■ **DATA PROVIDED**:
______

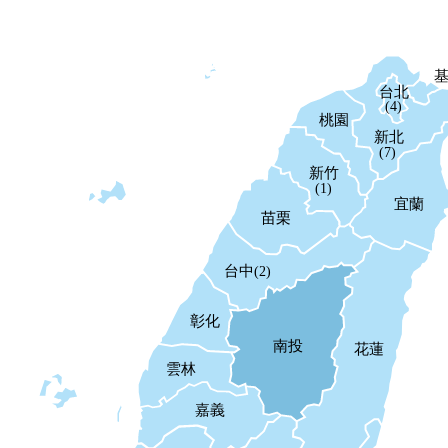
台北
(4)
桃園
新北
(7)
新竹
(1)
宜蘭
苗栗
台中
(2)
彰化
南投
花蓮
雲林
嘉義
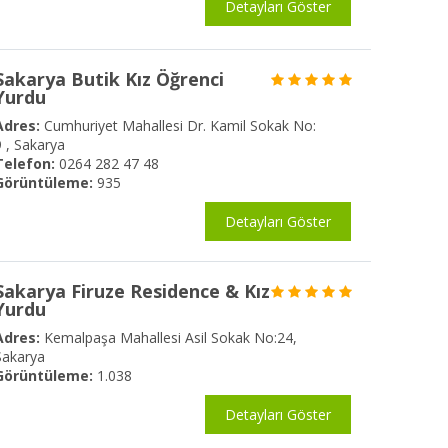
Detayları Göster
Sakarya Butik Kız Öğrenci
Yurdu
Adres:
Cumhuriyet Mahallesi Dr. Kamil Sokak No:
9 , Sakarya
Telefon:
0264 282 47 48
Görüntüleme:
935
Detayları Göster
Sakarya Firuze Residence & Kız
Yurdu
Adres:
Kemalpaşa Mahallesi Asil Sokak No:24,
Sakarya
Görüntüleme:
1.038
Detayları Göster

______

■ **EXERCISE OBJECTIVE**: Set every line of the records down again exactly, and exclude all pictures.

■ **WRITTEN ANSWER**:
台北
(4)
桃園
新北
(7)
新竹
(1)
宜蘭
苗栗
台中
(2)
彰化
南投
花蓮
雲林
嘉義
Detayları Göster
Sakarya Butik Kız Öğrenci
Yurdu
Adres:
Cumhuriyet Mahallesi Dr. Kamil Sokak No:
9 , Sakarya
Telefon:
0264 282 47 48
Görüntüleme:
935
Detayları Göster
Sakarya Firuze Residence & Kız
Yurdu
Adres:
Kemalpaşa Mahallesi Asil Sokak No:24,
Sakarya
Görüntüleme:
1.038
Detayları Göster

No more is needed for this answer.